Knitted Coronavirus

Length: 2 minute read

Sixty-Five years ago, Nabakov's Lolita was published in Paris. It would take another three years and the use of a publisher of pornography before it was published in the United States. It remains a controversial novel, despite being widely acclaimed as one of the greatest novels in the English language. I wrote this in fun, a reworking of the opening chapter of Lolita, after reading about the recent farce where a spoof letter by F. Scott Fitzgerald, but actually written by Nick Farriella and published in McSweeney's, which spread across social media and was taken to be genuine.

Nabakov's Corona

by S.G. Parker

Corona, halo of my life, fire of my lungs. Enclosing me body and soul. Covid-19: catching in my throat and biting my lip before reprising a faded meme: n-n-n-n-nineteen.
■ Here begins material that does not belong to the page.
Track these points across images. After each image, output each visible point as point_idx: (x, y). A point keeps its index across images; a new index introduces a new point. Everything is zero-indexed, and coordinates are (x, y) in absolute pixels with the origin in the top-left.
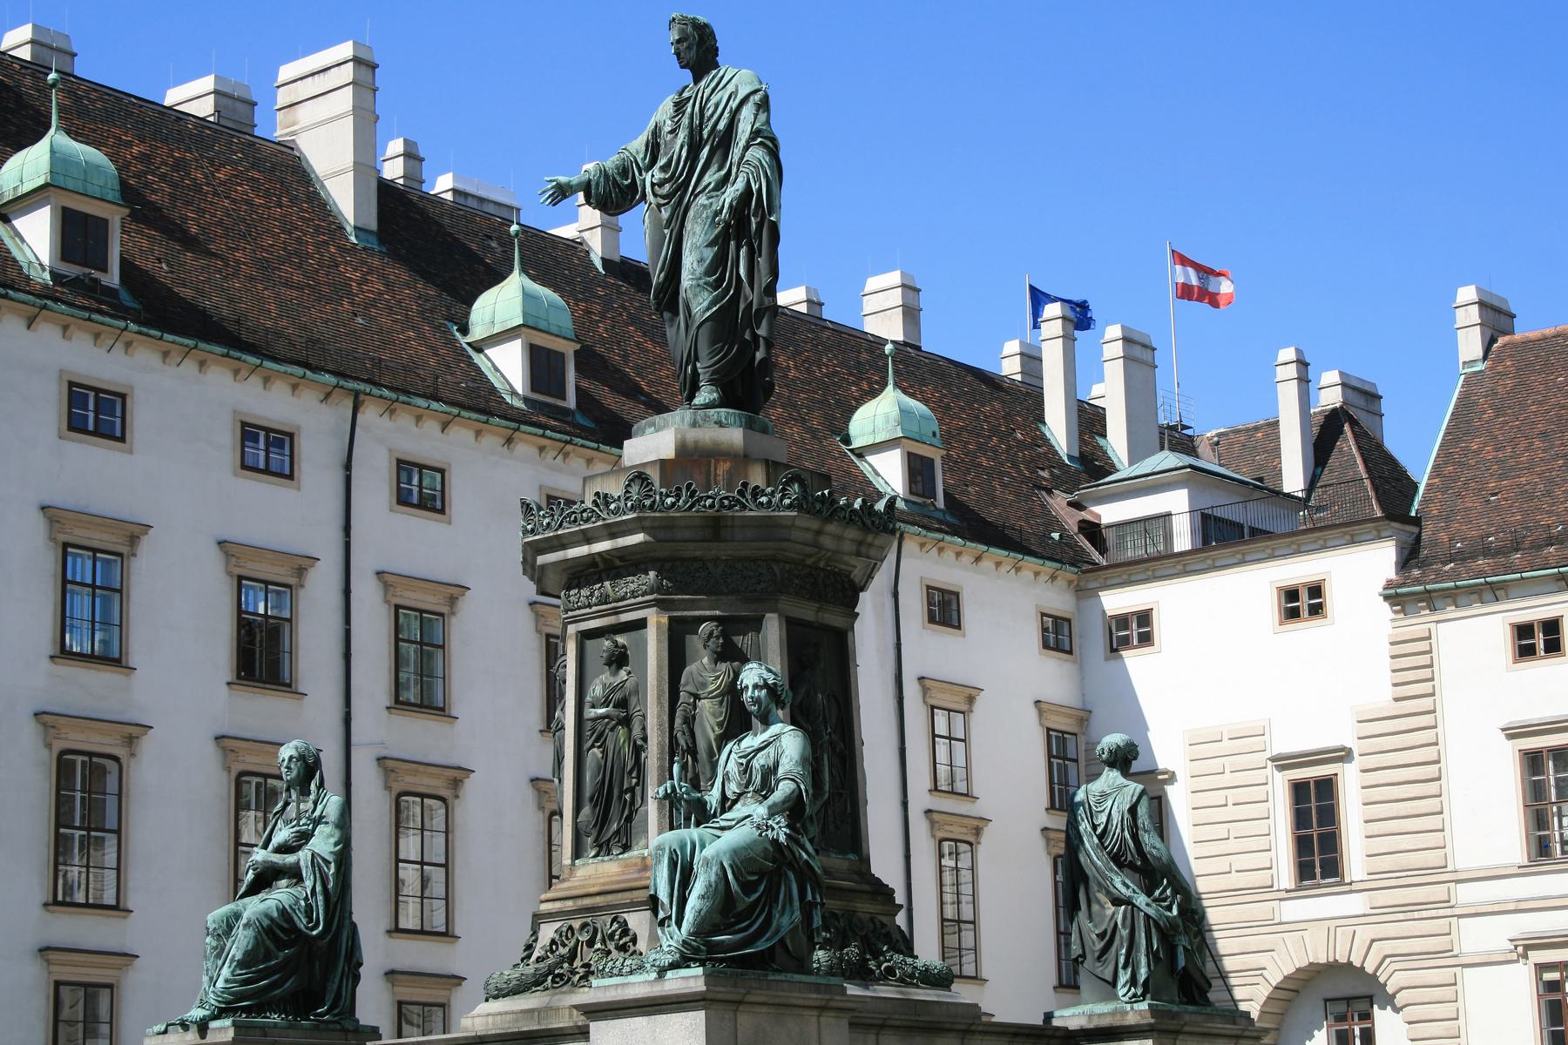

She was plain flu in January, her toll of ordinary surprise. She was the Virus in February. She was Covid-19 in March. She was SARS-Cov-2 to the misguided pedants of April. But in me she was always Corona.

Did she have a precursor? She did, indeed she did. In point of fact, there might have been no Corona at all had I not visited a wet-market one summer. In an empire of the East.

Oh when? About as many years ago as the numbers in her name.

Genders of the jury, withhold your contempt for my reckless adventure; for Corona was Cassandra in those days of old.